Document passage |
——————————

# Microsoft Can't sell Word anymore



## schielrn (Aug 13, 2009)

Anyone seen this:

http://blogs.moneycentral.msn.com/t...2/judge-bans-microsoft-from-selling-word.aspx

Thought it was kind of interesting.


----------



## Norie (Aug 13, 2009)

http://www.pcpro.co.uk/news/350722/judge-bans-sales-of-microsoft-word-in-us


----------



## Domski (Aug 14, 2009)

Read about it on the BBC yesterday. Just a lot of sabre rattling and blowing of hot air most likely. MS will pay them off or buy them and it'll all be forgotten.

Dom


----------



## schielrn (Aug 14, 2009)

Domski said:


> Read about it on the BBC yesterday. Just a lot of sabre rattling and blowing of hot air most likely. MS will pay them off or buy them and it'll all be forgotten.
> 
> Dom


This is what I assume will happen as well.


----------



## Domski (Aug 14, 2009)

It's maybe a bit more complex with Google Docs and Open Office also being involved but MS tend to have their way.

Dom


----------



## DonkeyOte (Aug 14, 2009)

If they can't sell it how do they intend to spread the MS Word ?

(...get's coat)


----------



## schielrn (Aug 14, 2009)

There seem to be many comedians on this board as well as excel gurus.


----------



## Andrew Fergus (Aug 16, 2009)

It's a bit rich isn't it? The complainant instructs users to use MS Word to create templates and to author xml documents (see here). Maybe MS should invoke the very phrase that is the complainant's name.


----------



## arkusM (Aug 18, 2009)

Andrew Fergus said:


> It's a bit rich isn't it? The complainant instructs users to use MS Word to create templates and to author xml documents (see here). Maybe MS should invoke the very phrase that is the complainant's name.


 

Would this not be the same as developing a bang-up app and then have MS like it so much they start distributing it with out recompense to you the developer? 

@Dom. You nailed it. MS's SOP.


----------



## Andrew Fergus (Aug 18, 2009)

I couldn't see an application the complainant had developed.  Rightly or wrongly I interpreted it as a method of using Word to achieve a task.....is that not the case?


----------



## arkusM (Aug 19, 2009)

Andrew Fergus said:


> I couldn't see an application the complainant had developed. Rightly or wrongly I interpreted it as a method of using Word to achieve a task.....is that not the case?


 
You are right, it is ironic that they are blocking a product that is necessary for the distribution of their own product... But I guess it is the principle of the matter. 
It is a mad, mad world.


----------



## schielrn (Dec 22, 2009)

——————————

Records provided |
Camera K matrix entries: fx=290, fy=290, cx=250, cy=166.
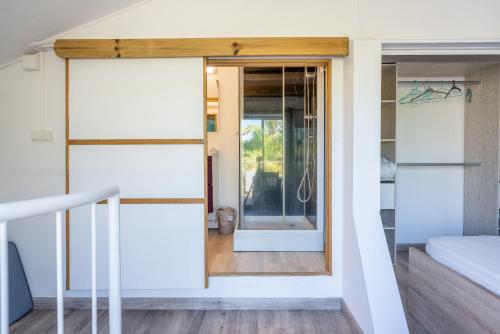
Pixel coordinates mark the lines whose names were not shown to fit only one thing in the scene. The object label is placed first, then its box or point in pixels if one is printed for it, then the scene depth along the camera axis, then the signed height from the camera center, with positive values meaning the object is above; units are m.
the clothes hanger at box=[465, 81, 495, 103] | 2.96 +0.74
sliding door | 2.20 +0.07
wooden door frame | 2.24 +0.44
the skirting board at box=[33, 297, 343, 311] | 2.25 -1.08
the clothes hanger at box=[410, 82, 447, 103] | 2.99 +0.74
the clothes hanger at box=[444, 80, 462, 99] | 3.01 +0.80
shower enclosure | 3.39 +0.20
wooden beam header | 2.14 +0.88
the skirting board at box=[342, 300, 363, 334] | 1.92 -1.09
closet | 2.96 +0.13
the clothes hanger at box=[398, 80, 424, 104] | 3.06 +0.76
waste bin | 4.07 -0.79
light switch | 2.23 +0.24
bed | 1.26 -0.60
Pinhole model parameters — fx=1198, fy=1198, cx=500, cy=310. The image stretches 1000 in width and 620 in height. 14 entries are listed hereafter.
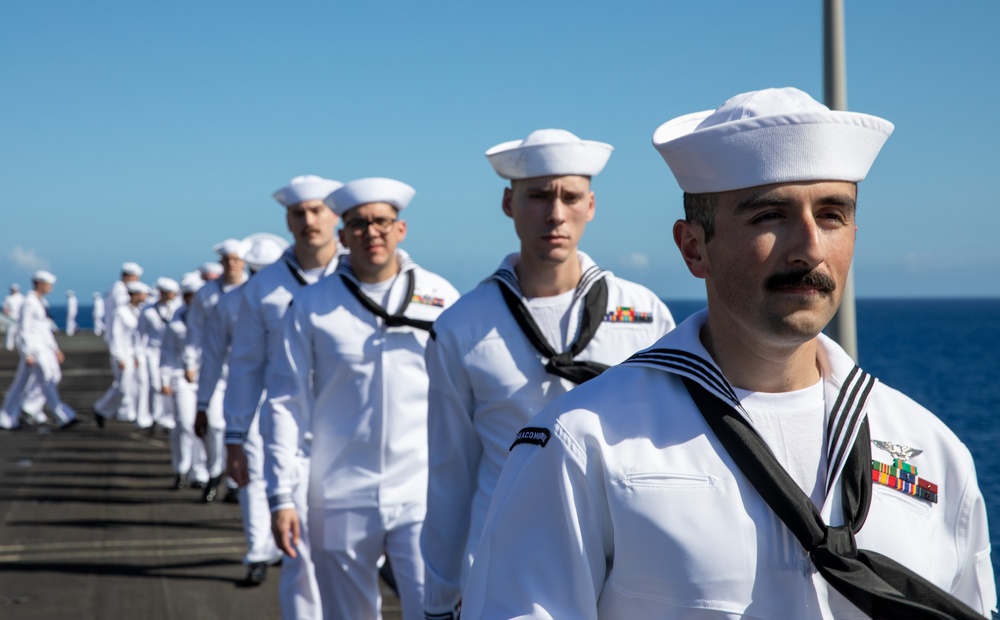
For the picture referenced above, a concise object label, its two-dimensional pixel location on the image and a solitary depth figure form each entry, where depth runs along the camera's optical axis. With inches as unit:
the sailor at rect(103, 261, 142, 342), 844.6
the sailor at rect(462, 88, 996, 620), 80.7
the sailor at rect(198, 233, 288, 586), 343.9
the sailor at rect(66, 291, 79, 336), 2137.7
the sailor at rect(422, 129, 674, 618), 165.6
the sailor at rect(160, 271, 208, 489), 522.0
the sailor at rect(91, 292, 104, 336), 2062.0
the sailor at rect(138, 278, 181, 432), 687.1
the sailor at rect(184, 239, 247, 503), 437.1
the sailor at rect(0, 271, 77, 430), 780.6
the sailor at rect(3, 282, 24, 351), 856.3
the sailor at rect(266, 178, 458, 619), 222.4
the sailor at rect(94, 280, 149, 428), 795.4
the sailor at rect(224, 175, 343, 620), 296.5
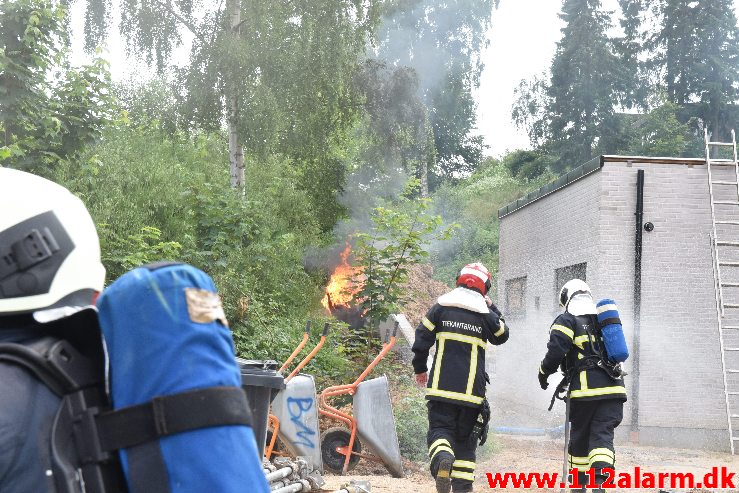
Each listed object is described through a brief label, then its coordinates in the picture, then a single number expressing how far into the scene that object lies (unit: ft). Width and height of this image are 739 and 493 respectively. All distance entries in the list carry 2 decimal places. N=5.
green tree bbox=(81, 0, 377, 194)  53.83
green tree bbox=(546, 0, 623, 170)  119.65
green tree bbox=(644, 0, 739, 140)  118.01
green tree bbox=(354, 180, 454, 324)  42.37
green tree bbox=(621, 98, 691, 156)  112.16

——————————

Problems and tasks |
a - Do these statements agree with the thread on the Word sales ban? For each, answer yes or no and quote the deciding words: (i) Domski learned of the ruling from the BBC. (ii) Andrew Fergus found an application the complainant had developed. (iii) Domski mentions Google Docs and Open Office as also involved.
b - Can you proceed with the thread on the Word sales ban from where it stops?
The records stand apart from the thread on the Word sales ban.

Answers to this exercise |
a -
(i) Yes: "Read about it on the BBC yesterday."
(ii) No: "I couldn't see an application the complainant had developed."
(iii) Yes: "It's maybe a bit more complex with Google Docs and Open Office also being involved"

b -
Well it finally looks like a verdict has came and all new versions of "Word" will be ceased as of Jan. 11, 2010.  Looks like Microsoft is going to ahve to devise a workaroudn for it:

http://news.yahoo.com/s/ap/20091222/ap_on_bi_ge/us_microsoft_patent


----------



## sous2817 (Dec 22, 2009)

It's interesting how two different articles on the same story have two different results:

http://www.washingtonpost.com/wp-dyn/content/article/2009/12/22/AR2009122203107.html?hpid=sec-tech

From schielrn's article:  "Microsoft has said that it and the public will both suffer if Word goes off the market while the company devises a workaround."

From my article:  "Either way, though, Microsoft is already moving to get out of the box the court's ruling put it in. In a statement issued earlier Tuesday, the company said it "had put the wheels in motion to remove this little-used feature" from Word before the Jan. 11 deadline."

Meh, either way I find it hard to believe that Microsoft (or the public for that matter) will "suffer" because of this...


----------



## Oorang (Dec 28, 2009)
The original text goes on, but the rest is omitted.